Tuesday, February 8, 2022

Quote of the Day

I did my research.  Turns out, the memo (my former preacher) was trying to pass me -- "A good Christian bases her faith on disapproving of gays and abortion" --started being issued only forty years ago.  In the 1970s, a few rich, powerful, white, (outwardly) straight men got worried about losing their right to continue racially segregating their private Christian schools and maintaining their tax-exempt status.  Those men began to feel their money and power being threatened by the civil rights movement.  In order to regain control, they needed to identify an issue that would be emotional and galvanizing enough to unite and politically activate their evangelical followers for the first time.  They decided to focus on abortion.

-- Glennon Doyle, Untamed, p. 241

Monday, February 7, 2022

Quote of the Day

The thing that gets me thinking and questioning most deeply is a leader who warns me not to think or question.

-- Glennon Doyle, Untamed, p. 240

Sunday, February 6, 2022

Quote of the Day

... what if I demand freedom not because I was "born this way" and "can't help it" but because I can do whatever I choose to do with my love and my body from year to year, moment to moment -- because I'm a grown woman who does not need any excuse to live however I want to live and love whomever I want to love?  What if I don't need your permission slip because I'm already free?

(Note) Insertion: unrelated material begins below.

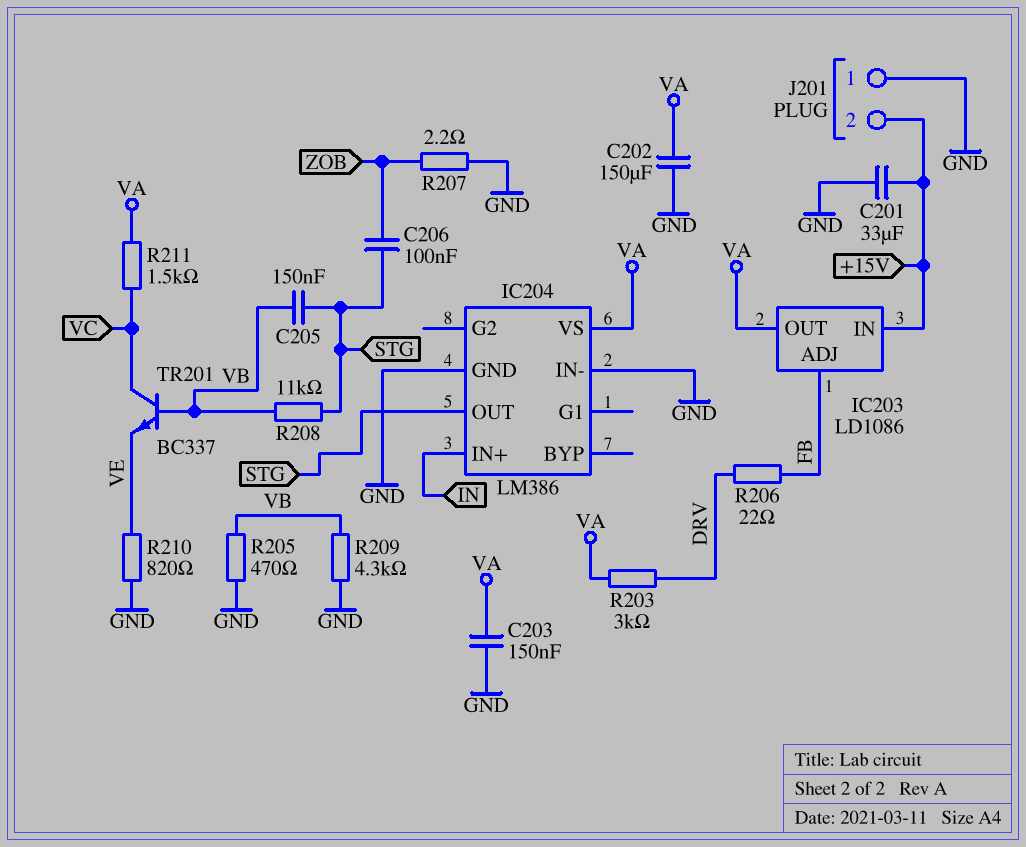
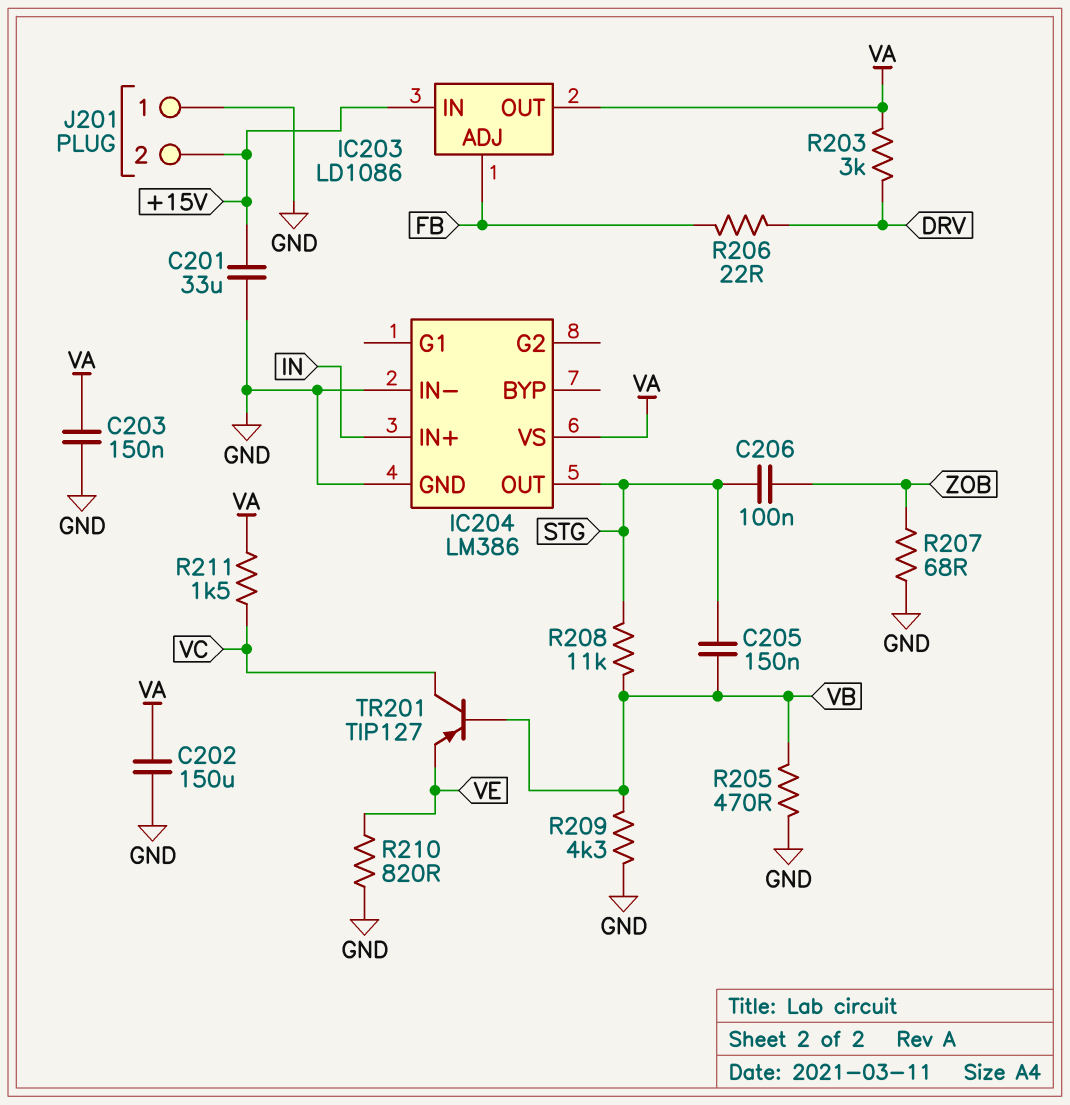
R207: 2.2 (GND, ZOB) -> 68 (GND, ZOB)
TR201: NPN BC337 (B VB, C VC, E VE) -> PNP TIP127 (B VB, C VC, E VE)

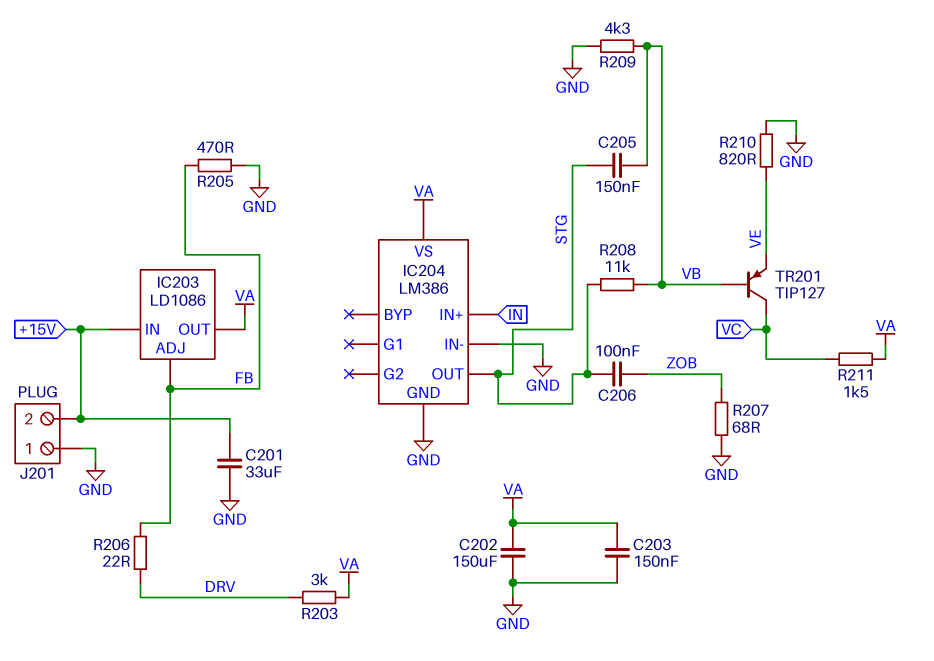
R205: 470 (GND, VB) -> 470 (FB, GND)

-- Glennon Doyle, Untamed, p. 228-229

Saturday, February 5, 2022

Quote of the Day

... letting old structures burn can feel uncomfortable and disorienting.  Rumbling freedom is scary because at first it feels like chaos.  Pronouns and bathrooms and girls taking girls to prom, oh my!  But "progress" is just perpetually undoing our no-longer-true-enough systems in order to create new ones that more closely fit people as they really are.  People aren't changing, after all.  It's just that for the first time, there's enough freedom for people to stop changing who they are.  Progress is the acknowledgment of what is and what has always been.  Progress is always a returning.

-- Glennon Doyle, Untamed, p. 224

Friday, February 4, 2022

Quote of the Day

Blessed are those brave enough to make things awkward, for they wake us up and move us forward.

-- Glennon Doyle, Untamed, p. 222

Thursday, February 3, 2022

Quote of the Day

In America, there are not two kinds of people, racists and nonracists.  There are three kinds of people: those poisoned by racism and actively choosing to spread it; those poisoned by racism and actively trying to detox; and those poisoned by racism who deny its very existence inside them.

-- Glennon Doyle, Untamed, p. 218

Wednesday, February 2, 2022

Quote of the Day

We are not going to get the racism out of us until we start thinking about racism like we think about misogyny.  Until we consider racism as not just a personal moral failing but as the air we've been breathing.  How many images of black bodies being thrown to the ground have I ingested?  How many photographs of jails filled with black bodies have I seen?  How many racist jokes have I swallowed?  We have been deluged by stories and images meant to convince us that black men are dangerous, black women are dispensable, and black bodies are worth less than white bodies.  These messages are in the air and we've just been breathing.  We must decide that admitting to being poisoned by racism is not a moral failing -- but denying we have poison in us certainly is.

-- Glennon Doyle, Untamed, p. 217-218

Tuesday, February 1, 2022

Hearing Nikole Hannah-Jones

Last night, I was pleased to attend Grand Rapids Community College's Office of Diversity, Equity, and Inclusion Diversity Lecture Series, featuring award-winning journalist Nikole Hannah-Jones virtually, via Zoom.